When \((\mathbf{X} \mathbf{X}^T)\) is invertible, this is actually the inverse of a matrix multiplied by itself, so it is an identity matrix \(\mathbf{I}\) which is precisely what a linear autoencoder should be. This matrix, \(\mathbf{X} \mathbf{X}^T\) is a square matrix by definition so its SVD will be \(\mathbf{U} \mathbf{S} \mathbf{U}^T\) where \(\mathbf{U}\) is a unitary matrix and \(\mathbf{S}\) is a diagonal matrix containing the singular values. Using the SVD definition in the previous equation:

\[\mathbf{A}^{\star} = (\mathbf{U} \mathbf{S} \mathbf{U}^T)^{-1} (\mathbf{U} \mathbf{S} \mathbf{U}^T) = (\mathbf{U}^T)^{-1} \mathbf{S}^{-1} \mathbf{U}^{-1} \mathbf{U} \mathbf{S} \mathbf{U}^T = \mathbf{U}\mathbf{U}^T\]
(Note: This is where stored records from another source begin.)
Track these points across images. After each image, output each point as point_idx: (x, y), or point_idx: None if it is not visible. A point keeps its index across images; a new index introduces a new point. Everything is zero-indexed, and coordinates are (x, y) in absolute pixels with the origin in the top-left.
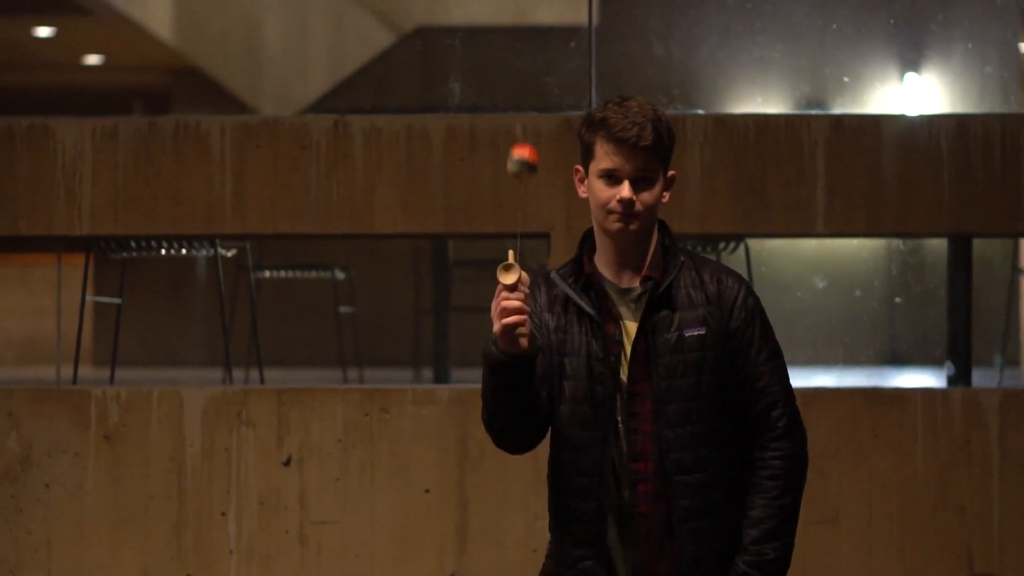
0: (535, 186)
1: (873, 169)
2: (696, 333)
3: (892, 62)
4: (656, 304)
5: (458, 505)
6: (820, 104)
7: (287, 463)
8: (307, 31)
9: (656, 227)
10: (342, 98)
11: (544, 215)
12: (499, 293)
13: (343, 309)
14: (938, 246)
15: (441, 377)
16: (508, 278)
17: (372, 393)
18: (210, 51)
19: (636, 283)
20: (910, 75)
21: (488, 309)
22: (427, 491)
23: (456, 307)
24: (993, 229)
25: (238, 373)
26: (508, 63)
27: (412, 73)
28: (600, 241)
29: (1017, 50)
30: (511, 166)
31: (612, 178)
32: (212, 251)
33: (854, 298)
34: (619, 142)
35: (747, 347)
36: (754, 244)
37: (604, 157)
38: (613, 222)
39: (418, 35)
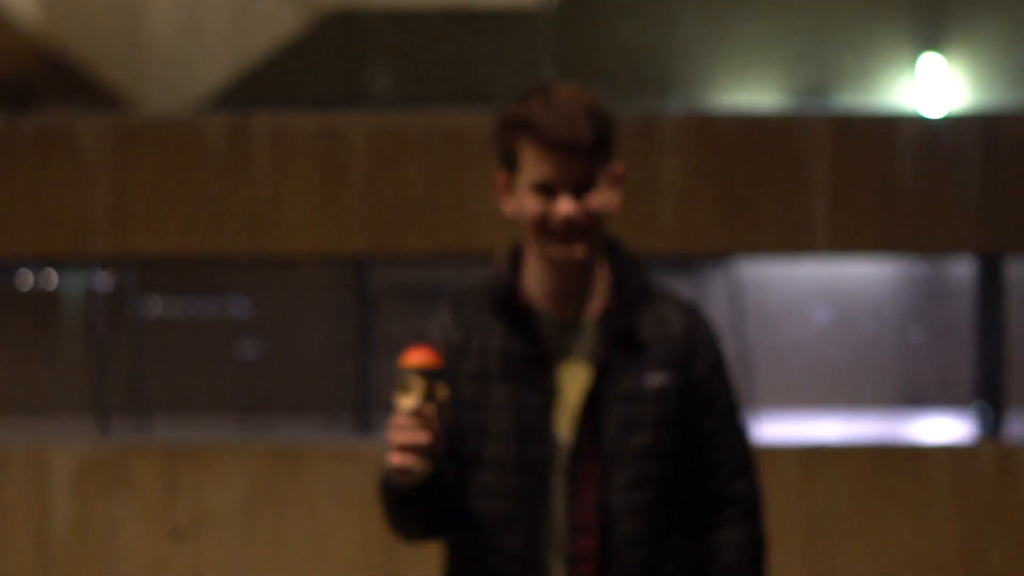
0: (472, 196)
1: (885, 178)
2: (657, 382)
3: (905, 44)
4: (612, 343)
5: None
6: (819, 93)
7: (178, 535)
8: (201, 11)
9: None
10: (244, 92)
11: (483, 230)
12: (396, 416)
13: (246, 347)
14: (965, 268)
15: (365, 428)
16: (407, 401)
17: (282, 449)
18: (82, 35)
19: (581, 314)
20: (927, 59)
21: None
22: (350, 567)
23: (383, 342)
24: None
25: (117, 426)
26: (443, 51)
27: (328, 63)
28: (535, 263)
29: None
30: (400, 384)
31: (546, 190)
32: (86, 277)
33: (864, 331)
34: (551, 145)
35: (711, 402)
36: (744, 267)
37: (533, 165)
38: (554, 245)
39: (336, 19)
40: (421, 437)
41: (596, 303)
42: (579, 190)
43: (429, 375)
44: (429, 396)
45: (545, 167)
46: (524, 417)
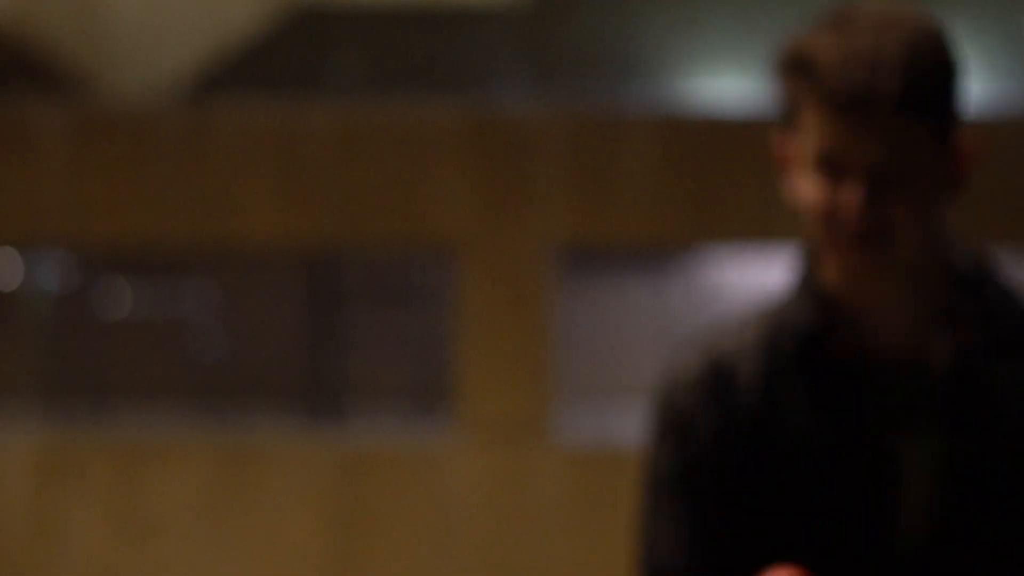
0: (433, 190)
1: None
2: None
3: None
4: (964, 394)
5: None
6: None
7: (132, 535)
8: None
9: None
10: (209, 82)
11: (444, 224)
12: None
13: (206, 339)
14: None
15: (329, 423)
16: None
17: (240, 445)
18: (44, 17)
19: (925, 356)
20: None
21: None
22: (308, 561)
23: (352, 335)
24: None
25: (68, 419)
26: (411, 48)
27: (295, 56)
28: (837, 277)
29: None
30: None
31: (836, 167)
32: (44, 266)
33: None
34: (836, 101)
35: None
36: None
37: (814, 129)
38: (846, 246)
39: (304, 13)
40: None
41: (948, 338)
42: (882, 173)
43: None
44: None
45: (829, 133)
46: (853, 514)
The constraint we previously ignored can now come back in the scene, the analytical solution of the linear autoencoder is \(\mathbf{D}^\star = \mathbf{U}\) and \(\mathbf{E}^\star = \mathbf{U}^T\). If \(\mathbf{X}\) has rank \(n\) only the first \(n\) columns of \(\mathbf{U}\) are needed.

References

  • Baldi, Pierre. “Autoencoders, unsupervised learning, and deep architectures.” Proceedings of ICML workshop on unsupervised and transfer learning. 2012.
  • Theodoridis, Sergios. Machine learning: a Bayesian and optimization perspective. (Chapter 19) Academic press, 2015.